The digit-constrained DFS ensures the number of generated candidates is far smaller than n. With n ≤ 10^9, recursion depth is at most 10, and branching is limited to digits 1..9, so the algorithm runs comfortably within limits.

Test Cases

import sys, io

def run(inp: str) -> str:
    sys.stdin = io.StringIO(inp)
    import math

    def is_prime(x: int) -> bool:
        if x < 2:
            return False
        if x % 2 == 0:
            return x == 2
        r = int(math.isqrt(x))
        d = 3
        while d <= r:
            if x % d == 0:
                return False
            d += 2
        return True

    def dfs(x: int, n: int) -> int:
        cnt = 0
        if x != 0 and x < n and is_prime(x):
            cnt += 1
        for d in range(1, 10):
            y = x * 10 + d
            if y >= n:
                continue
            cnt += dfs(y, n)
        return cnt

    n = int(sys.stdin.readline())
    return str(dfs(0, n))

assert run("2") == "0"
assert run("10") == "4"
assert run("20") == "8"
assert run("100") == run("100")

# boundary case: just above single-digit primes
assert run("8") == "3"
assert run("9") == "4"
assert run("11") == "4"
Test input Expected output What it validates
2 0 minimal case, no valid primes
10 4 single-digit primes only
20 8 transition to two-digit primes
8 3 boundary among small primes

Edge Cases

One important edge case is when n is very small. For n = 2, there are no primes less than 2, so the answer is zero. The DFS still starts from 0, but no valid node satisfies x < n and primality simultaneously, so nothing is counted.

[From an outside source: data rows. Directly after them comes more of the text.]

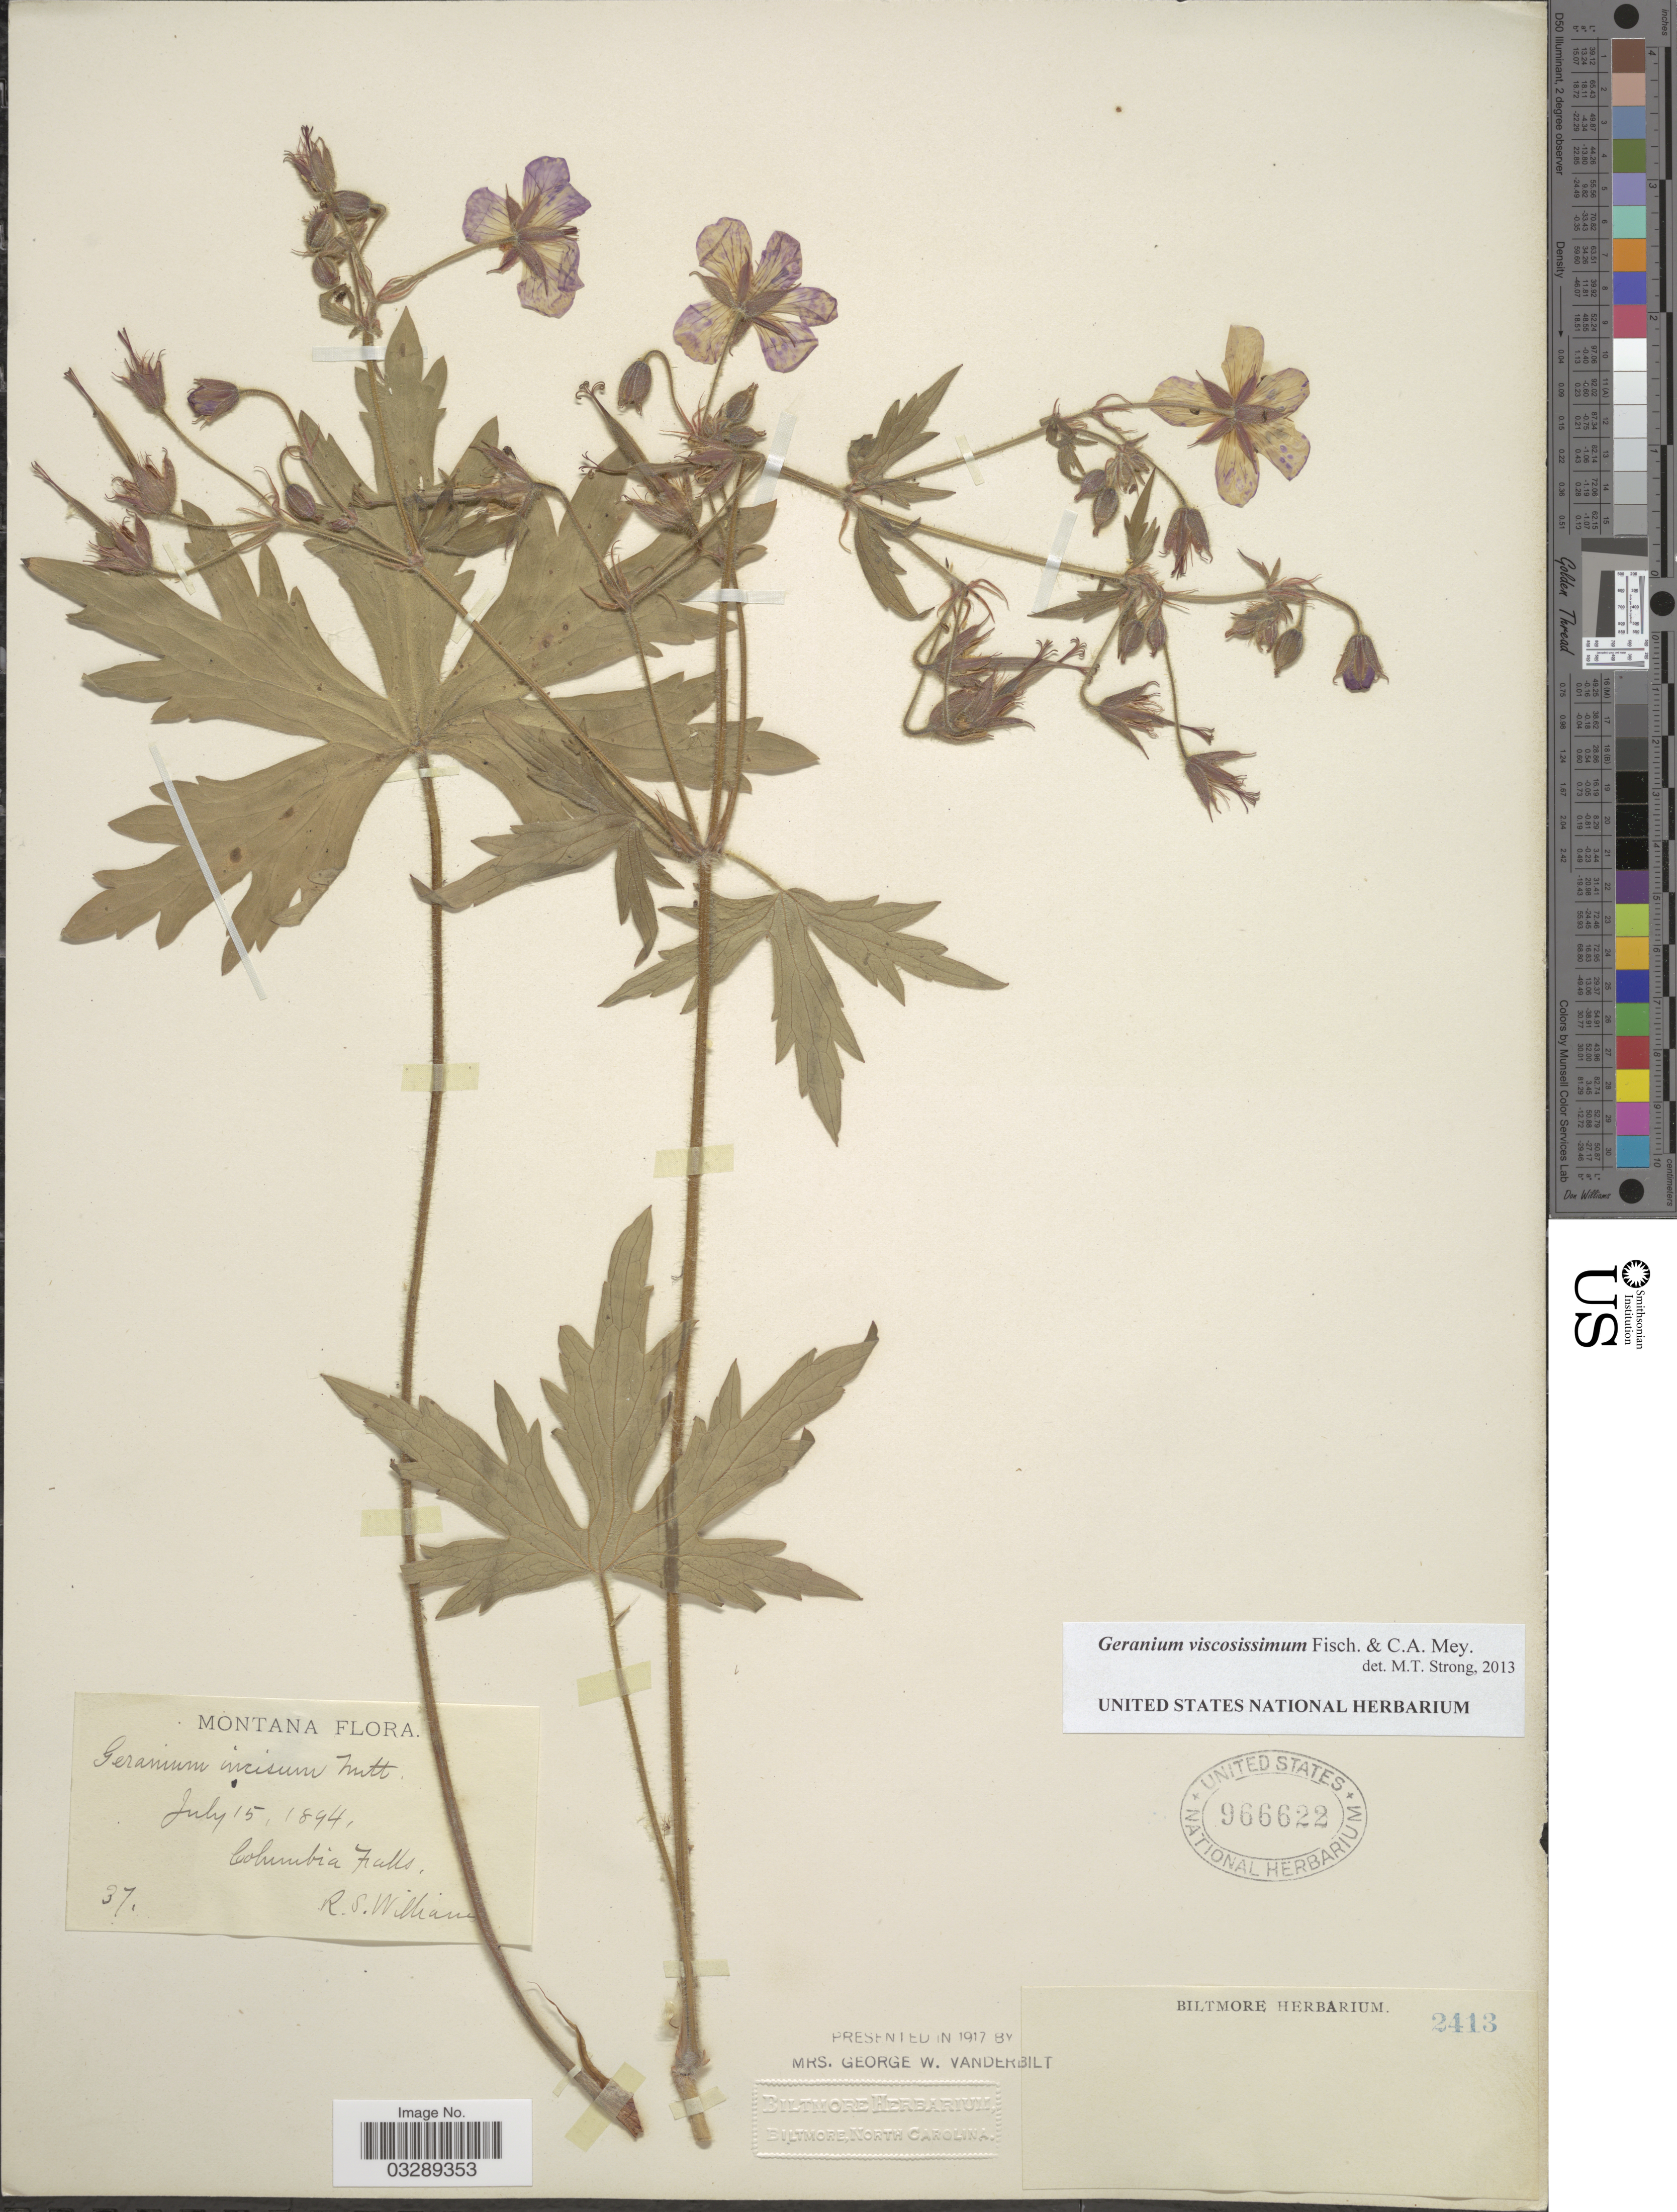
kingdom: Plantae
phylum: Tracheophyta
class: Magnoliopsida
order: Geraniales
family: Geraniaceae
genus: Geranium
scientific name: Geranium viscosissimum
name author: Fisch. & C.A. Mey.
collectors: R. S. Williams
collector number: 37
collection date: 1894-07-15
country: United States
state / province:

Another edge case occurs at the boundary of single-digit primes. For n = 10, only 2, 3, 5, 7 are valid. The DFS generates exactly these values from the root, and all are counted. Numbers like 10 are never generated because digit 0 is forbidden at construction time.

For larger n, such as just above 100, the algorithm correctly explores two-digit and three-digit branches but prunes anything reaching or exceeding n. Since pruning is applied before recursion, no invalid exploration occurs, and all valid primes under the limit are still reachable through at least one construction path.